Karen Watson said when her 5-year-old son Noah came to the Big Shave fundraising event last year, it made an impression on him.
“He never stopped talking about it,” Ms. Watson said.
By Christmas, the young boy had decided to participate in the annual event put on by Hannah’s Heroes to benefit St. Baldrick’s Foundation, which funds childhood cancer research.
Between the first of the year and Friday night, when he and about 100 other participants sat on stage as buzzing razors removed the hair from their heads, Noah raised $2,311 for the foundation. His mother said he tapped schoolmates, fellow swim team members and family friends to raise the money.
While her family has not been touched by cancer, Ms. Watson said, they have two friends who are currently fighting the disease.
“He told me he’s going to fix them,” she said.
“I like to help people,” Noah said, smiling and rubbing his freshly shorn scalp.
In its sixth year, the fundraiser hit a milestone, passing the $2 million goal organizers had set for the total amount raised by Hannah’s Heroes to date.
Gaylene Meeson started Hannah’s Heroes in response to her own daughter’s battle with an aggressive type of brain cancer. Hannah, now 11, was 4 when she was diagnosed.
Ms. Meeson said doctors at the time said Hannah had only a 5 percent chance of living, partly because there weren’t specific drugs to treat the disease in children. Most cancer research is focused on adults.
“Kids deserve more,” Ms. Meeson told several hundred people gathered for the event Friday night in the parking lot next to the Brasserie. “We can give the next generation a better chance.”
Speaking earlier, as people funneled into the tented area, where seven chairs lined the stage waiting for volunteers to be shaved, she said she was surprised at the continued growth of interest in the event.

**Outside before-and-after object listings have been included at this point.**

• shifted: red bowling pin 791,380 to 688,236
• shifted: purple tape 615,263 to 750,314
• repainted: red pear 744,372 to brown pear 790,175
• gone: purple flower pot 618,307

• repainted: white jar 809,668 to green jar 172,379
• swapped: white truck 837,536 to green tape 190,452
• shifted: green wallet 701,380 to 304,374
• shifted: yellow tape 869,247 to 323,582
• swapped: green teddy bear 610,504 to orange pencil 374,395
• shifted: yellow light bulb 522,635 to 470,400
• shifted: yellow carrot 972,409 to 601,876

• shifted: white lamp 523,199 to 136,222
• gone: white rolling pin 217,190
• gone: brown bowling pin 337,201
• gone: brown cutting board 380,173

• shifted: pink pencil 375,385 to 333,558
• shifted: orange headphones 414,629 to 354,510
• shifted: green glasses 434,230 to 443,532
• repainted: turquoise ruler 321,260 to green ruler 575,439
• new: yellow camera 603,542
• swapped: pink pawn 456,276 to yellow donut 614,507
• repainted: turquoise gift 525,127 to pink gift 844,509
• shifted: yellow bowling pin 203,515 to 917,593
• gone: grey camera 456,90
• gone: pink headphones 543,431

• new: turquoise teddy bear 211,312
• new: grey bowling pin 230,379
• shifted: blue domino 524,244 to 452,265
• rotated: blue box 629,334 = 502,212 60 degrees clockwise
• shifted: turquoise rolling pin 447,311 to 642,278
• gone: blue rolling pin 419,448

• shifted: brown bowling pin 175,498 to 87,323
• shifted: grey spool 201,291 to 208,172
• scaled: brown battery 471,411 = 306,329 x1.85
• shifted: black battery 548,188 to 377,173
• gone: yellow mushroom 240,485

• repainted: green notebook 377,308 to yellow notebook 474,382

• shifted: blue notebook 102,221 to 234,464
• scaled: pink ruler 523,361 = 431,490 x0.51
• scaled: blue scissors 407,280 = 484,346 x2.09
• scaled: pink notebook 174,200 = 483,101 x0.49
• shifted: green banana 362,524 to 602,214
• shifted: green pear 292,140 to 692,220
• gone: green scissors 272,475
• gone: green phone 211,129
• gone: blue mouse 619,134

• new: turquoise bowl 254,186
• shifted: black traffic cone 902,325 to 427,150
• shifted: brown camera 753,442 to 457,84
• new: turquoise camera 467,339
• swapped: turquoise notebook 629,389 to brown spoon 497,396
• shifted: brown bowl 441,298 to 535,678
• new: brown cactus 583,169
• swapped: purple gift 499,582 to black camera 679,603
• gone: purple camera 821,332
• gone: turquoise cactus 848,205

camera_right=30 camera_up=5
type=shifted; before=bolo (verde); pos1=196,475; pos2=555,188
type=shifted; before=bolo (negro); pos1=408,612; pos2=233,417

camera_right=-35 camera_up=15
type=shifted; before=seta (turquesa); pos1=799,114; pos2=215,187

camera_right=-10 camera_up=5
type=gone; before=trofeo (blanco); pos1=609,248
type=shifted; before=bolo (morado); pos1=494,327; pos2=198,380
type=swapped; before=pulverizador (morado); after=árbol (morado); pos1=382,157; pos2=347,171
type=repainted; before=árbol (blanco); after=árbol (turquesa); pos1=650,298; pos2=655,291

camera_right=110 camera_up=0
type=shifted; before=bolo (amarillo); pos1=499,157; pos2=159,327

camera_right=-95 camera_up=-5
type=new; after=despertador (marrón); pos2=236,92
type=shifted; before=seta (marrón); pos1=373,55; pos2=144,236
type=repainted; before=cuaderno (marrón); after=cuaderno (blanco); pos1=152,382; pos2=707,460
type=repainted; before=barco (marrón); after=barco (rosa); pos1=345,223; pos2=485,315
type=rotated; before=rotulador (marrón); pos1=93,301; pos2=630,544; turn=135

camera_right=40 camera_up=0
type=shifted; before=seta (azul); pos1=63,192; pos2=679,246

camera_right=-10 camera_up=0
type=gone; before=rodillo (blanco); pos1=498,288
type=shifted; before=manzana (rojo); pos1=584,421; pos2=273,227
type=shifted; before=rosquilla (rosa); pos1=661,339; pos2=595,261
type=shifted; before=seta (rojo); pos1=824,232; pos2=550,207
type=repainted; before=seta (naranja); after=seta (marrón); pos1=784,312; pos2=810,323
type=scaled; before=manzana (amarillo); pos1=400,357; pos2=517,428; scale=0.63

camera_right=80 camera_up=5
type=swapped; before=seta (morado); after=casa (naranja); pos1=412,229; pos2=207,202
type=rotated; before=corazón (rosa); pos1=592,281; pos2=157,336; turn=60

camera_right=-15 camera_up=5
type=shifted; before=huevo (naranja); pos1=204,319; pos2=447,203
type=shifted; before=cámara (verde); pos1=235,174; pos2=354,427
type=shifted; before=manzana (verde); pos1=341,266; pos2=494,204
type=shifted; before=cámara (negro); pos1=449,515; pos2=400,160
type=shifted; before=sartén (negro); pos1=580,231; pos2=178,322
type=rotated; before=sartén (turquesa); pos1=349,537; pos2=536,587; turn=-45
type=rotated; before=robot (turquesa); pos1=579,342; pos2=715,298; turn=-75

“Every year, I think it won’t have an appeal because (supporters) give and give,” she said, adding she fears they might get tired of it. “But it seems to become more exciting and people are even more passionate.
“I feel we’ve had a bigger reach this year,” she added. “We seem to have more of the community, particularly the younger members of the community. We’ve had more school shaves this year. The amount of donations we’ve had online is about $100,000 more than last year.”
Figures announced Sunday showed that this year’s event brought in $350,000, just enough to push the six-year total for the Big Shave over the $2 million mark.
Kelly Forbaugh, director of hero funds for St. Baldrick’s, said she continues to be impressed by the commitment of the Cayman community.
“I think what’s unique is that a community of 60,000 people has raised $1.9 million,” she said at the start of the night, before final figures were known. “This year, fundraising has been through the roof.”
Ms. Forbaugh told the attendees about a young man she knew who had been diagnosed at 10 with leukemia. The boy qualified as a subject in a medical trial as part of research sponsored by St. Baldricks. He is now 18, in college and healthy, she said.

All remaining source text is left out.